Though all of the leads in this production are African-American, audiences will be hearing essentially the same text as they did in the original 1979 Broadway staging of the play, which starred Frances Sternhagen and Tom Aldredge. “Nothing’s been changed to make this show African-American, nor is it trying to reflect that experience,” says Uggams. “It’s just a story about family and about always being the summer people in a community. It’s a beautiful play, but it’s very easy to get lost in sentimentality. I think we’re getting a lot of the stuff that’s
underneath. Also, the play is a lot funnier than many people expect; we were constantly told that by audiences in Washington and Delaware.” By the way, those who think that she is way too young to play Ethel may be amazed to hear that Uggams is in her early 60s. (She looks about 40.) “I don’t want to give away all the secrets on how they make me look older, but I will say that they do put a lot of gray in my hair,” she says with a laugh.
Uggams made her name as a young singer on such TV shows as Sing Along With Mitch and The Bell Telephone Hour, so it was no big surprise that Broadway came calling in 1967: She earned a Tony Award for her performance as Georgina in the musical Hallelujah, Baby! “It was a great opportunity, and I have always said that the show has one of the best scores out there,” she remarks. (Uggams brought down the house when she sang “My Own Morning” from the show in last fall’s City Center Encores! Bash.)
For the past 35 years, Uggams has divided her time between television (including her celebrated performance in Roots), concerts, and theater. Most recently, she starred on Broadway in August Wilson’s King Hedley II (earning a Tony nomination for Best Actress in a Play) and then took over the role of Muzzy in Thoroughly Modern Millie for the final 14 months of the musical’s run. “That year and a half just flew by,” she says. “Some people loved the show so much, they came back to see it over and over.

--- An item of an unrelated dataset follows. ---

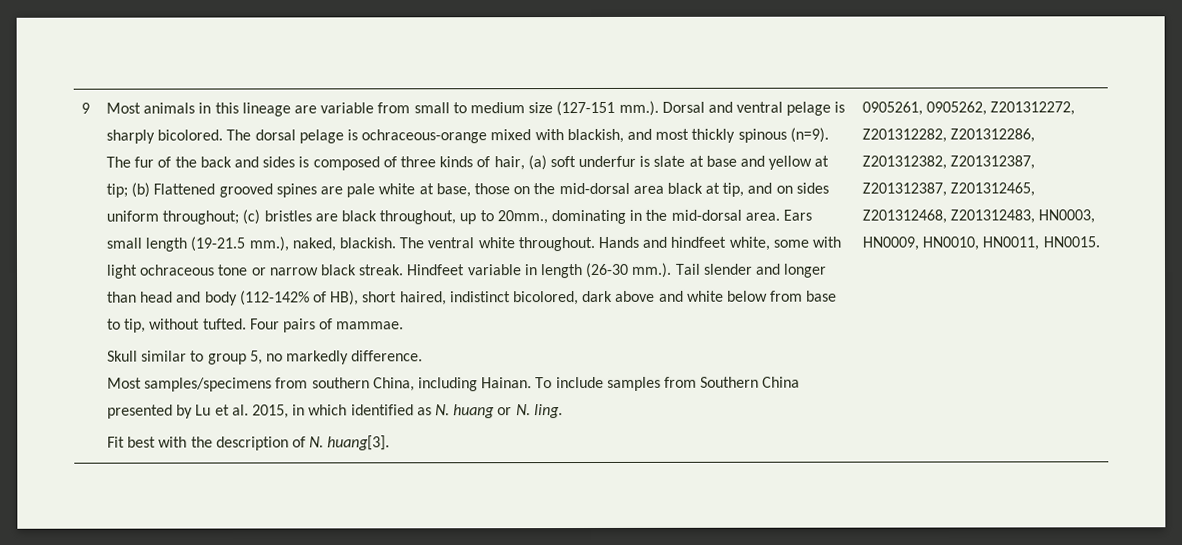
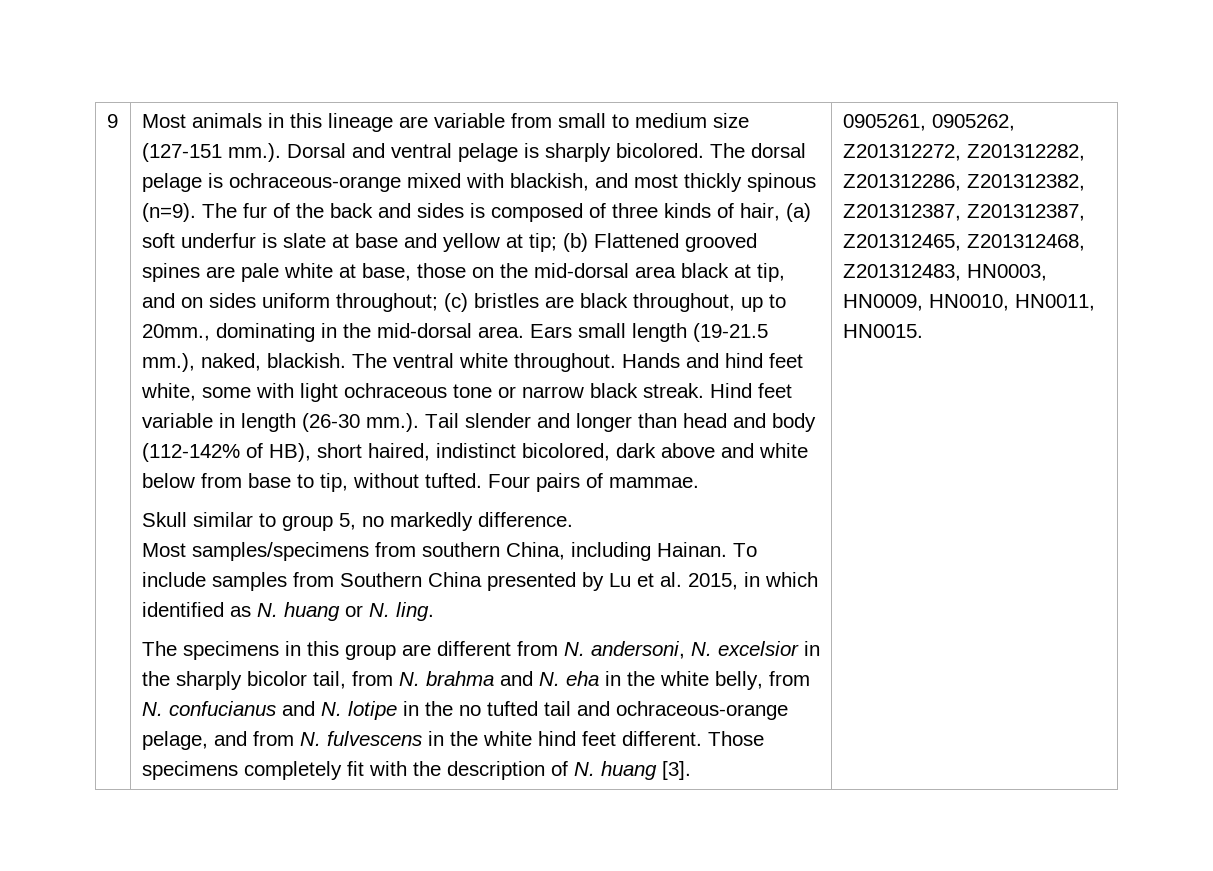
[670,236,727,248] hindfeet -> [724,353,803,368] hind feet
[406,264,466,276] Hindfeet -> [709,383,792,398] Hind feet
[107,436,157,448] Fit best -> [141,641,820,660] [141,671,810,690] [141,701,788,720] [141,731,764,750] [141,761,364,780] The specimens in this group are different from N. andersoni, N. excelsior in the sharply bicolor tail, from N. brahma and N. eha in the white belly, from N. confucianus and N. lotipe in the no tufted tail and ochraceous-orange pelage, and from N. fulvescens in the white hind feet different. Those specimens completely fit
[327,435,391,451] huang[3]. -> [600,761,691,780] huang [3].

There were these two priests who were there every Wednesday night. I think they saw it 66 times.” Uggams has only one tiny regret about the Millie experience: “When we closed, they snatched that fabulous wardrobe away from me so fast!”
Along with the rest of the theater community, Uggams was saddened by the passing of the great Ossie Davis in February. She fondly recalls being directed by Davis in the 1972 film Black Girl, in which she played the part of Netta, a young woman from a poor neighborhood who betters herself by going to college. “It was on cable recently,” Uggams says, “and I really liked seeing it again. We shot the whole thing in two weeks. I think it didn’t do better at the time because the men who gave Ossie the money to make it didn’t know anything about marketing, and they tried to sell it as a blaxploitation picture. I remember that they used this image of one of the girls with a knife!”
Doing a show like On Golden Pond at this point in her career was always part of Uggams’ game plan. “I first began performing as an actress at age six [on the TV show Beulah], and I always kept studying acting,” she says. “I was never this singer who just decided at one point that acting might be fun — but there weren’t a lot of opportunities for me. Some years ago, Woodie King, Jr. asked me to play the mother in a production at the New Federal Theater, and that’s what got the ball rolling for me to do straight plays again.” On Golden Pond‘s audiences will be very thankful for that.